Pubdate: Thu, 16 Mar 2017
Source: NOW Magazine (CN ON)
Copyright: 2017 NOW Communications Inc.
Author: Kieran Delamont
Page: 14


Police crackdown on Cannabis Culture dispensaries clouds future of
Prince of Pot

The faint smell of marijuana smoke hung in the halls of Old City Hall
on Friday, March 10; dozens had turned out for the bail hearing of
Cannabis Culture dispensary owners Marc and Jodie Emery.

Bail conditions for Cannabis Culture's Marc Emery include his not
being involved in operation of the stores.

The "Prince and Princess of Pot" were arrested, along with Chris
Goodwin, Erin Goodwin and Britney Guerra, on Wednesday night and
charged with a raft of marijuana-related offences, including
trafficking and possession of the proceeds of crime. The arrests were
part of Project Gator, a nationwide operation coordinated by Toronto
police specifically targeting six Cannabis Culture locations in
Toronto and Hamilton and Cannabis Culture's magazine offices in
Vancouver, where computers were seized but no charges were laid
against staff. Two Cannabis Culture stores in Ottawa were also raided,
although police say those were not connected to Project Gator.

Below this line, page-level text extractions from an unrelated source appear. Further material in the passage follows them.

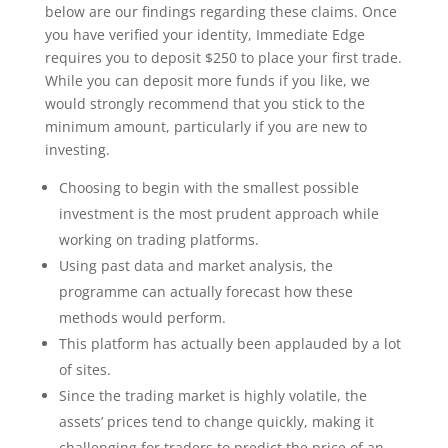
below are our findings regarding these claims. Once
you have verified your identity, Immediate Edge
requires you to deposit $250 to place your first trade.
While you can deposit more funds if you like, we
would strongly recommend that you stick to the
minimum amount, particularly if you are new to
investing.
Choosing to begin with the smallest possible
investment is the most prudent approach while
working on trading platforms.
Using past data and market analysis, the
programme can actually forecast how these
methods would perform.
This platform has actually been applauded by a lot
of sites.
Since the trading market is highly volatile, the
assets’ prices tend to change quickly, making it
challenging for traders to predict the price of an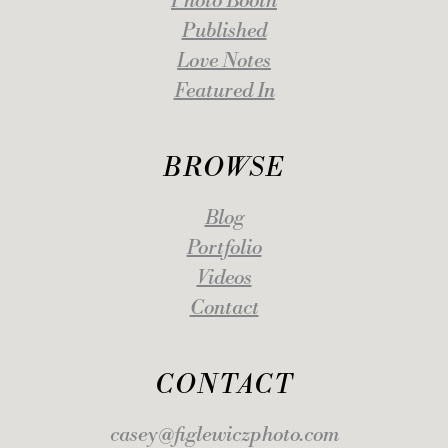
Photo Booth
Published
Love Notes
Featured In
BROWSE
Blog
Portfolio
Videos
Contact
CONTACT
casey@figlewiczphoto.com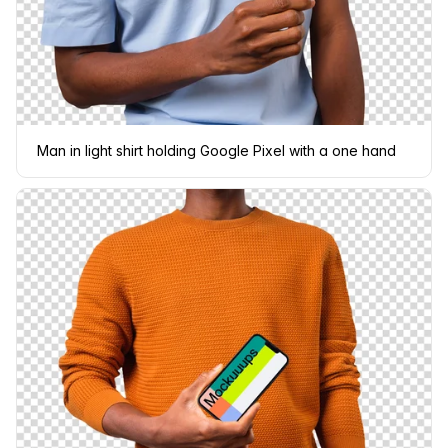
Man in light shirt holding Google Pixel with a one hand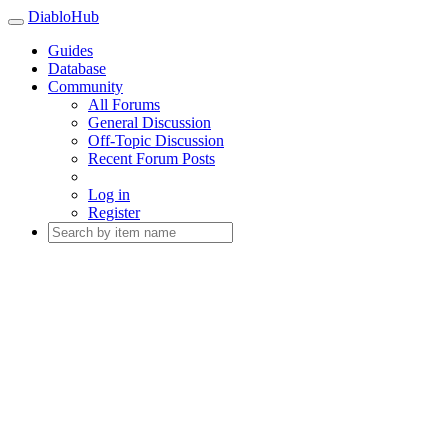
DiabloHub
Guides
Database
Community
All Forums
General Discussion
Off-Topic Discussion
Recent Forum Posts
Log in
Register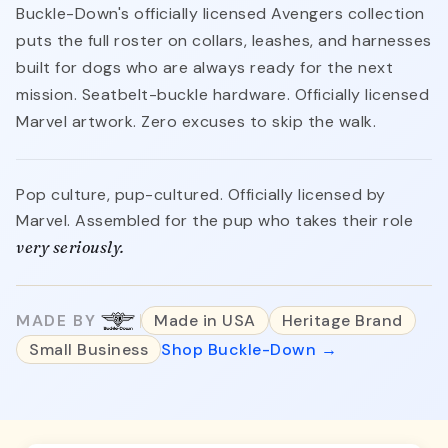
Buckle-Down's officially licensed Avengers collection
puts the full roster on collars, leashes, and harnesses
built for dogs who are always ready for the next
mission. Seatbelt-buckle hardware. Officially licensed
Marvel artwork. Zero excuses to skip the walk.
Pop culture, pup-cultured. Officially licensed by
Marvel. Assembled for the pup who takes their role
very seriously.
MADE BY
Made in USA
Heritage Brand
Small Business
Shop Buckle-Down →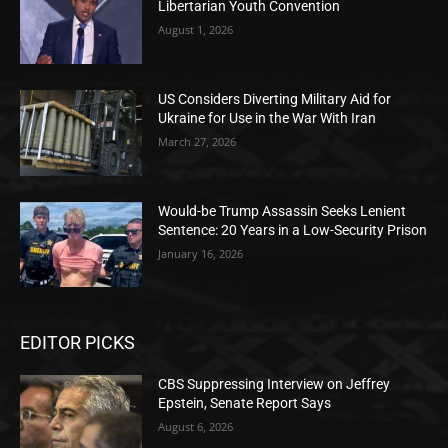
Libertarian Youth Convention
August 1, 2026
US Considers Diverting Military Aid for
Ukraine for Use in the War With Iran
March 27, 2026
Would-be Trump Assassin Seeks Lenient
Sentence: 20 Years in a Low-Security Prison
January 16, 2026
EDITOR PICKS
CBS Suppressing Interview on Jeffrey
Epstein, Senate Report Says
August 6, 2026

Police seized more than 65 kilograms of cannabis and 2.4 kilograms of
concentrates, as well as more than $250,000 in cash, ramping up a
police war on dispensaries that has escalated in recent weeks even as
the Trudeau government has promised to introduce a legal recreational
marijuana regime by spring.

It's unclear why Cannabis Culture was targeted. (The police allege
supply for the storefront operations is coming from the black market.)
But one might interpret Project Gator as the police's final swipe at
the Emerys, who have a long history with law enforcement. As the faces
of the movement to legalize marijuana in Canada, they were front and
centre during last May's Project Claudia raids. Jodie Emery crashed
the police press conference at headquarters to protest the arrests.

But a number of armed robberies of dispensaries in recent months,
including at a dispensary on Eglinton West on February 15, has raised
the issue of public safety and sparked renewed calls from local
politicians to shut down the operations.

While the Emerys were released on Friday, there will be questions
about the future of their storefront chain's 19 locations in BC,
Ontario and Quebec. As a condition of their release, the couple were
given two weeks to extricate themselves from the day-to-day operation
of Cannabis Culture or risk violating the terms of their release.

There are no clear answers about how the stores will operate without
the Emerys' involvement, but the couple seem prepared to comply with
the terms of their release for now.

"Jodie and I can no longer be involved with Cannabis Culture stores or
the brand, despite its being the culmination of 24 years of hard work
and struggle," wrote Marc Emery in a Facebook post late Friday from an
internet cafe after police seized their phones and computers. "You
won't find me at any Cannabis Culture stores, or any dispensary, for
that matter. Our livelihood, our brand, our money, our inventories all
gone!" Emery writes that plans are in the works for a cross-Canada
tour in May, but the couple's current bail conditions forbid them to
leave Ontario.

According to him, Cannabis Culture employees are "keen to take over"
the businesses. And by Friday afternoon, even before the Emerys had
been released, Cannabis Culture's Church Street store had reopened,
with staff cheekily defying police by selling a special strain dubbed
"OG Gator." Call it a middle finger to the police operation.

"We're going to reopen every time," said Chris, an employee who did
not provide a last name. He, along with other employees and the store
manager, were present during the raids but not charged. It was another
twist in a day full of them.

What should have been a fairly routine bail hearing was marked by
confusion from the start. Scheduled for 10 am, it was pushed back an
hour to accommodate the large crowd of supporters in the courthouse.
Proceedings were delayed again because the defendants had not fully
read the 50 page summary setting out the charges against them. Shortly
after noon, the court learned that the justice of the peace assigned
to the court had become ill and needed to be taken to hospital,
delaying proceedings until another justice could be found, after 2 pm.
All five of those charged were eventually released at around 7 pm.

The Emerys will appear in court again on April 21. Their lawyer had
(curiously enough) initially proposed April 20 (also known as 420, the
day reserved for the annual smoke-out at Nathan Phillips Square), but
moved the date upon Marc Emery's immediate - and passionate - objection.